RAEE_ecolight

In soli sei mesi, nei negozi della grande distribuzione, sono state raccolte ben 4.000 tonnellate di rifiuti elettronici, pile e accumulatori. È questo il brillante risultato reso noto dal consorzio Ecolight, che si occupa della raccolta e dello stoccaggio dei RAEE - rifiuti da apparecchiature elettriche ed elettroniche.

L’attività di Ecolight è iniziata sistematicamente in seguito all’attuazione del decreto “Uno contro Uno” (entrato in vigore lo scorso giugno), che obbliga il negoziante a ritirare gratuitamente il vecchio elettrodomestico nel momento in cui il cliente decide di acquistarne uno nuovo.

È stato fatto un importante passo in avanti sotto il profilo normativo e della sensibilizzazione, anche se è ancora molta la strada da fare – ha commentato Walter Camarda, Presidente di Ecolight - Come consorzio per la gestione dei Raee che raccoglie oltre il 90 per cento della Grande distribuzione organizzata abbiamo voluto offrire un servizio ai punti vendita il più possibile efficace, in modo da sgravarli da questo nuovo obbligo”.

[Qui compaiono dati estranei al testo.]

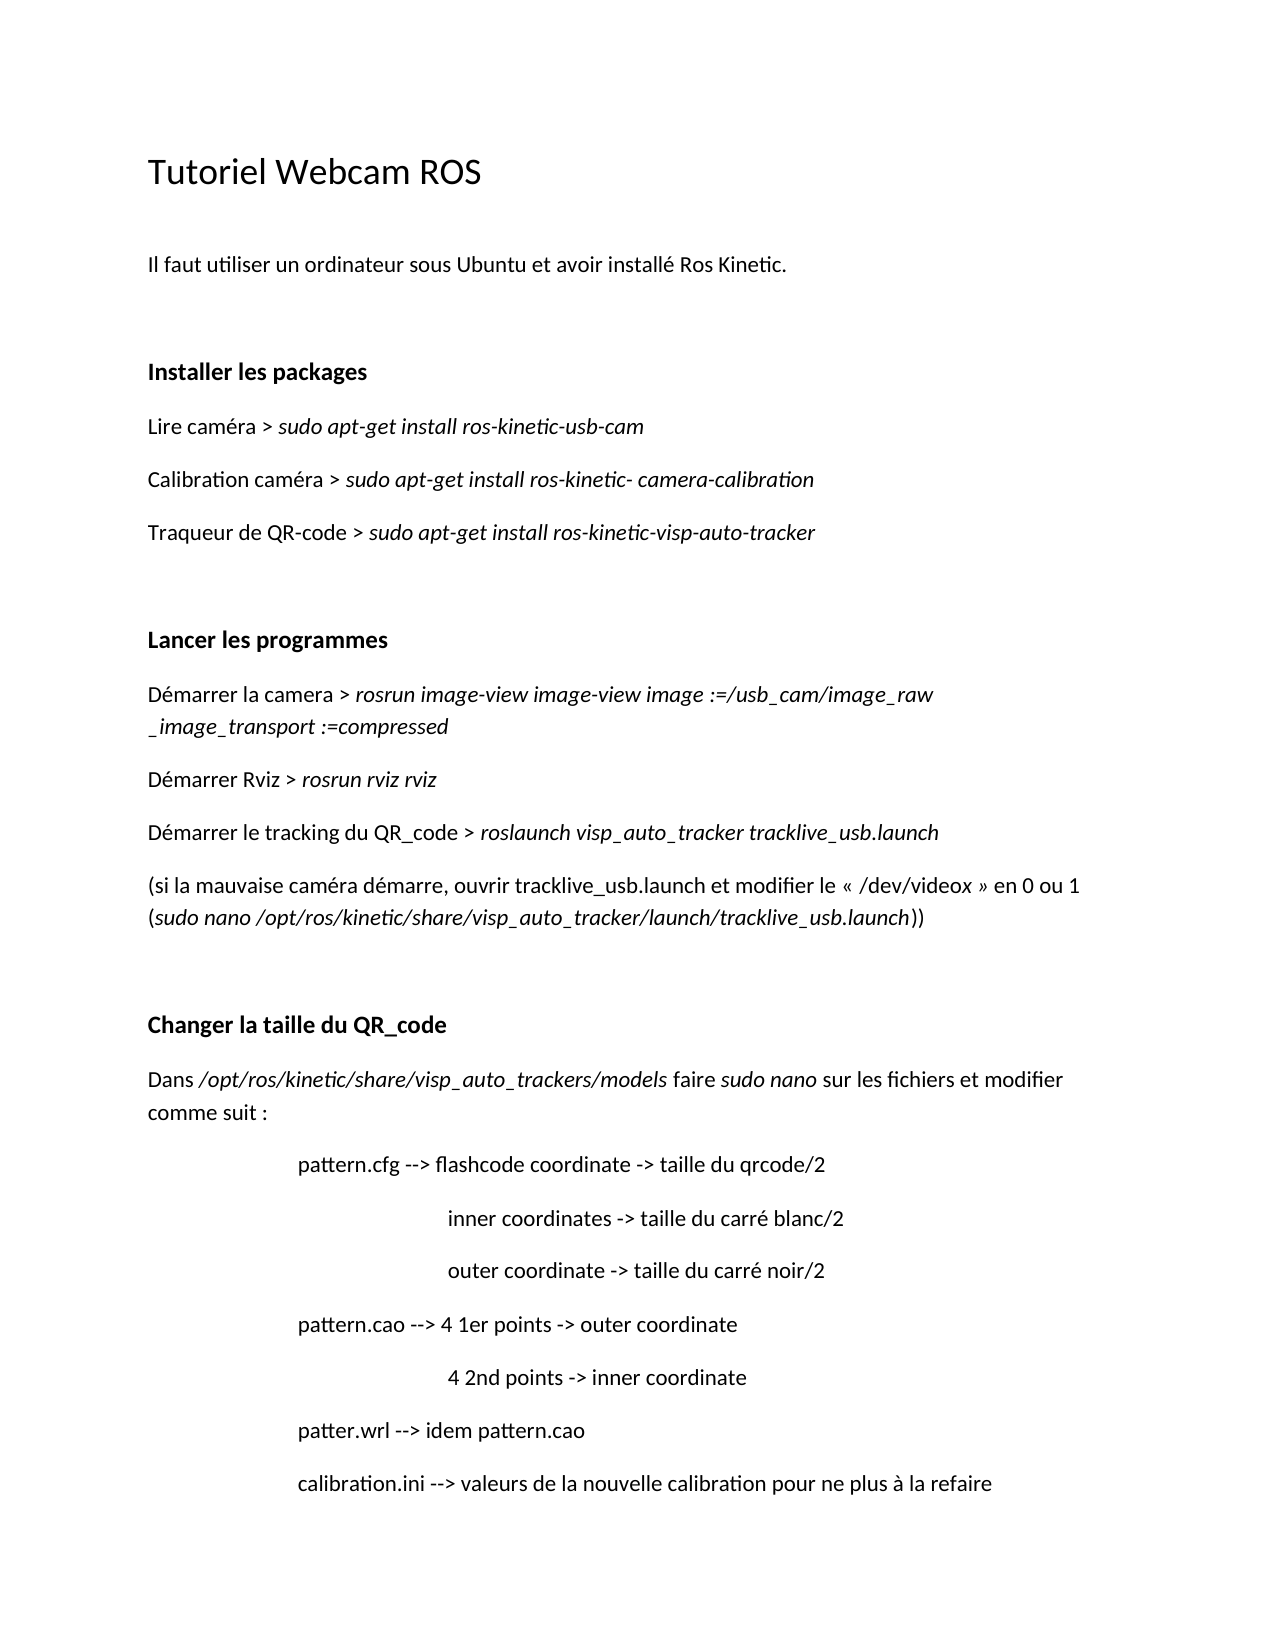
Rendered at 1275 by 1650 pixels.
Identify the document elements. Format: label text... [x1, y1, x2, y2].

L’inizio non è stato facile, come ha detto Giancarlo Dezio, direttore generale di Ecolight: “L’avvio non è stato semplice, ma registriamo una costante tendenza al miglioramento. L’intero sistema Raee ha individuato soluzioni operative che hanno permesso di superare alcuni ostacoli incontrati. Per migliorare il servizio e potenziare l’efficacia della legge serve però che ulteriori semplificazioni siano adottate e sia risolta l’operatività per quanto riguarda la copertura a livello territoriale delle isole ecologiche comunali – ha continuato il direttore - il “salto” è stato notevole e ha richiesto sacrifici, siamo convinti però che si possano raggiungere livelli di raccolta sempre maggiori”.

Le 4.000 tonnellate raccolte nei primi sei mesi di vita del decreto - ha concluso Marco Pagani, vice presidente di Ecolight - dimostrano il grande impegno delle imprese della distribuzione moderna per fornire un servizio efficiente ai consumatori. Notevoli sono stati gli investimenti per dare seguito agli adempimenti amministrativi, per strutturare la logistica di ritorno dei Raee e per fare diventare gli esercizi commerciali luoghi idonei e autorizzati alla raccolta degli apparecchi a fine vita riportati dai clienti. Il risultato raggiunto è quindi un punto di partenza sul quale lavorare non solamente per migliorare il servizio, ma anche per sensibilizzare sempre più il consumatore sul fatto che il rifiuto elettronico deve seguire un preciso percorso di smaltimento. Solo così eviteremo la dispersione nell’ambiente di sostanze inquinanti e permetteremo il recupero di importanti materie prime seconde”.

Buone notizie, certo, ma a nostro avviso sono ancora tanti i passi avanti da fare su questo fronte, alla luce anche delle inchieste di Greenpeace che denunciano come proprio nella grande distribuzione non sempre da parte dei negozianti il decreto venga rispettato e il servizio di ritiro effettuato in modalità davvero gratuita.